--- DATA FOR PROCESSING Enclosed Below ---
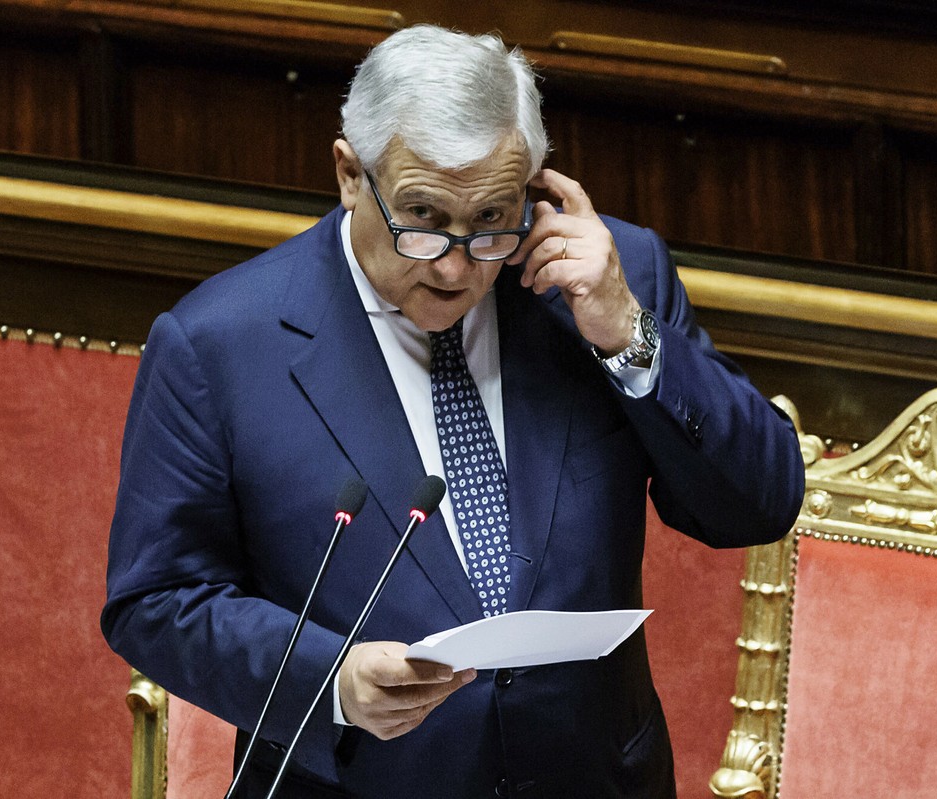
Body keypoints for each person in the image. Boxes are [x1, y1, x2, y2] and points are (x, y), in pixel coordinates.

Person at [102, 24, 805, 798]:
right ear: (348, 173)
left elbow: (758, 503)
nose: (458, 263)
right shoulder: (220, 344)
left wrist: (625, 332)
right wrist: (332, 679)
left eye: (492, 220)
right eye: (425, 218)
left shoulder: (606, 279)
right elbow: (156, 600)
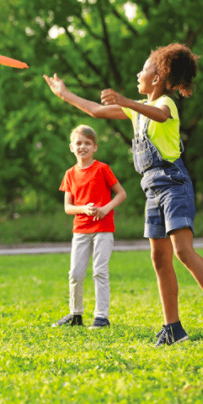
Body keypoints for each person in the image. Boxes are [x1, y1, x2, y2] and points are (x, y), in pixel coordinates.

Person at [44, 43, 203, 346]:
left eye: (144, 68)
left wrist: (125, 101)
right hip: (152, 190)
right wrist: (64, 93)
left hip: (174, 184)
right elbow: (96, 111)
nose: (138, 73)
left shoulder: (165, 103)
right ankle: (173, 328)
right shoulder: (136, 109)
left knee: (182, 251)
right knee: (159, 258)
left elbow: (160, 116)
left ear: (159, 76)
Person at [53, 125, 126, 329]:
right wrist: (83, 209)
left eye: (87, 143)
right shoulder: (69, 174)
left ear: (95, 147)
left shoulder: (102, 169)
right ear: (71, 147)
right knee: (75, 273)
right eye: (78, 143)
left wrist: (105, 208)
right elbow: (68, 207)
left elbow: (121, 193)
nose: (82, 147)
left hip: (103, 228)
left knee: (99, 271)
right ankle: (75, 315)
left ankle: (101, 317)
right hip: (80, 230)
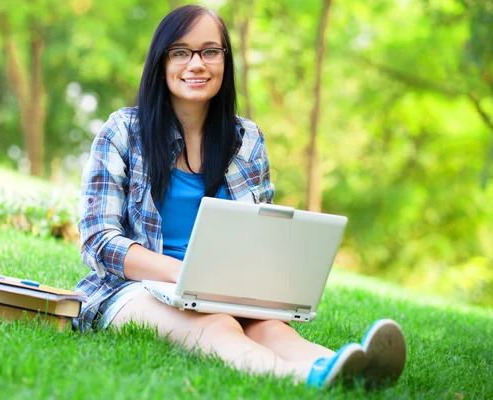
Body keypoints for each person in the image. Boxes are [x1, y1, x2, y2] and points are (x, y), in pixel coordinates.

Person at [74, 4, 406, 390]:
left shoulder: (246, 140)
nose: (196, 64)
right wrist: (180, 274)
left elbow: (260, 237)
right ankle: (309, 379)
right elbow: (98, 240)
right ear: (161, 63)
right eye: (181, 52)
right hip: (130, 289)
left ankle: (348, 367)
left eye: (210, 51)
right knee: (219, 326)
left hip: (222, 290)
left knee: (275, 331)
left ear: (225, 62)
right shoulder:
--- End of Enclosed DATA FOR PROCESSING ---
[WHAT IS BEING ASKED] The records are to be duplicated in full and exactly, with images left out.

[WRITTEN RESPONSE]
Body keypoints for each person in the image. Boxes are [x1, y1, x2, y2] and points are (x, y), in pixel coordinates.

Person at [102, 24, 805, 798]:
right ear: (348, 173)
left elbow: (758, 503)
nose: (458, 263)
right shoulder: (220, 344)
left wrist: (625, 332)
right wrist: (332, 679)
left eye: (492, 220)
right eye: (425, 218)
left shoulder: (606, 279)
right elbow: (156, 600)
Body keypoints for each person in the image. Boxes are [x1, y1, x2, y2] and points are (x, y), in pixel coordinates.

Person at [44, 43, 203, 346]:
left eye: (144, 68)
left wrist: (125, 101)
right hip: (152, 190)
right wrist: (64, 93)
left hip: (174, 184)
right elbow: (96, 111)
nose: (138, 73)
left shoulder: (165, 103)
right ankle: (173, 328)
right shoulder: (136, 109)
left knee: (182, 251)
right knee: (159, 258)
left elbow: (160, 116)
left ear: (159, 76)
Person at [53, 125, 126, 329]:
right wrist: (83, 209)
left eye: (87, 143)
right shoulder: (69, 174)
left ear: (95, 147)
left shoulder: (102, 169)
right ear: (71, 147)
right knee: (75, 273)
right eye: (78, 143)
left wrist: (105, 208)
right elbow: (68, 207)
left elbow: (121, 193)
nose: (82, 147)
left hip: (103, 228)
left knee: (99, 271)
right ankle: (75, 315)
left ankle: (101, 317)
right hip: (80, 230)
Body keypoints for each person in the image. Boxes are [x1, y1, x2, y2] and points are (x, y), in pixel coordinates.

Person at [74, 4, 406, 390]:
left shoulder: (246, 140)
nose: (196, 64)
right wrist: (180, 274)
left elbow: (260, 237)
right ankle: (309, 379)
right elbow: (98, 240)
right ear: (161, 63)
right eye: (181, 52)
right hip: (130, 289)
left ankle: (348, 367)
left eye: (210, 51)
right knee: (219, 326)
left hip: (222, 290)
left knee: (275, 331)
left ear: (225, 62)
right shoulder:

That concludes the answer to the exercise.